He once said about George Santayana “There’s a man who asserted p and ~p and drew out ALL the consequences”.
Does anyone know what he was referring to? I’m not especially familiar with Santayana, beyond his authorship of what must be the most misquoted phrase in history (well, after “No, I am your father”, constantly rendered “Luke, I am your father”).
Can anyone explain the line? I mean, once I know what he’s referring to, I’m sure it’ll be fairly obvious-- it’s obvious that drawing out all the consequences will be a reference to the fact that any contradiction allows any other contradiction in logic. So I care more about knowing when Santayana asserted p and ~p.
If it’s somehow related to the “those who cannot remember history are condemned to repeat it” quote, just explain how the heck that is an assertion of p and ~p, or an attempt to draw out all the consequences.
Not knowing much about either of these gentlemen, I would take such a comment to be a description of the sort of person who creates improbable hypothetical situations and spends pointless hours arguing about them, even though the hypothetical constructs are largely useless, as are their “consequences”.
If you were looking for information specific to these gentlemen, sorry for wasting your time!
I can’t give you anything precise, but in case you don’t know, in logic ~p means “not p” so the statement is that some proposition and its opposite were both asserted.
I don’t know anything about either protagonist, but it sounds to me like Morgenbesser was trying to fling a witty sort of insult at Santayana. “Asserting p and ~p” is to assert an inherent contradiction, therefore there is nothing to be gained by arguing about it. The allusion seems to be that Morgenbesser thought Santayana’s work was useless, or just a lot of hot air. Does this help? I could be completely wrong, of course.
it wouldn’t have been anything of the sort. It would have been an amusing but penetrating summary of Santayana’s life’s work… like when he said “pragmatism is nice in theory, but it doesn’t work in practice”.

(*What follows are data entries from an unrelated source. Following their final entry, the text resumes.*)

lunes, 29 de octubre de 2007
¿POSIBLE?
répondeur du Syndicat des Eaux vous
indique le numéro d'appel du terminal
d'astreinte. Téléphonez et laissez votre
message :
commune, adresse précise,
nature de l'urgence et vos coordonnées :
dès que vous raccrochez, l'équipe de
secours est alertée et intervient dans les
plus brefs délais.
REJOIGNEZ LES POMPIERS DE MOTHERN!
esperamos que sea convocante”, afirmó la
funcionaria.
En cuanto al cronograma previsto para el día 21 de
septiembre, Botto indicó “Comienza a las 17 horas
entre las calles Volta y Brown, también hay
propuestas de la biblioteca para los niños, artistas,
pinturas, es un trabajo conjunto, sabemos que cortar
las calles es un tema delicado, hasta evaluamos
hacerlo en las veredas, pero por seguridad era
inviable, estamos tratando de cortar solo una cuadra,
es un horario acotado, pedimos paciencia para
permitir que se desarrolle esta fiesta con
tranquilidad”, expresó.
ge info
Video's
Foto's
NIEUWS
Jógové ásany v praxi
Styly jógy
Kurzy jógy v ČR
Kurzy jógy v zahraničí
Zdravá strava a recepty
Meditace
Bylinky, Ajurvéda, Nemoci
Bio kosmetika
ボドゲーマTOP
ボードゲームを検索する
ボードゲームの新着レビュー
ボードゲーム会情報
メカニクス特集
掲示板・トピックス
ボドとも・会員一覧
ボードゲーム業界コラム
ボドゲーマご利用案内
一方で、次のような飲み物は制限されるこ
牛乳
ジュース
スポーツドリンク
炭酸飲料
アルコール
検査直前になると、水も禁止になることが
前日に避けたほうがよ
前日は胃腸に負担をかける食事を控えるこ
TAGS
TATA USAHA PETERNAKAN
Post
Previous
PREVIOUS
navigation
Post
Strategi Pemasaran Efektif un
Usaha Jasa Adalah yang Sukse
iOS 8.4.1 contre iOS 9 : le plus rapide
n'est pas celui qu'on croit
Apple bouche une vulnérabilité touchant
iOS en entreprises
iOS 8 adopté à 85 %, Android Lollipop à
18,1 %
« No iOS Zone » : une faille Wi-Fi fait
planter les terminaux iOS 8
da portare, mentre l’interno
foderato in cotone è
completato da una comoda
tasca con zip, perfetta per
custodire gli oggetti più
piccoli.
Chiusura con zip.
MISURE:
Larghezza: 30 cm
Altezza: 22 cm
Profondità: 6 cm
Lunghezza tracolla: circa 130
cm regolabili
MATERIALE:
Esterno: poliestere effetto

The problem is, I’m too ignorant of Santayana to know in what sense he “asserted both p and not p”.
and i beg future posters not to clarify, for a third time, the concept of asserting p and not p.
No, but seriously, if it were as simple as claiming that he had asserted a contradiction, it wouldn’t be especially witty. Since this quote was listed among his witty quotes (all of which penetrated to the heart of some philosophical matter), it seems reasonable to assume that there’s an actual joke, making an actual point.
The only source of this quote I can find cited is a comment on crookedtimber.org (comment #3) posted by one Bob Talisse, who “once heard it claimed.” This may be the same Robert B. Talisse who teaches philosophy at Vanderbilt University. I have inquired by email.
So, it’s a commentary on Santayana’s entire body of work, not any particular premise or proposition (but I’ve asked whether there is a particular premise involved).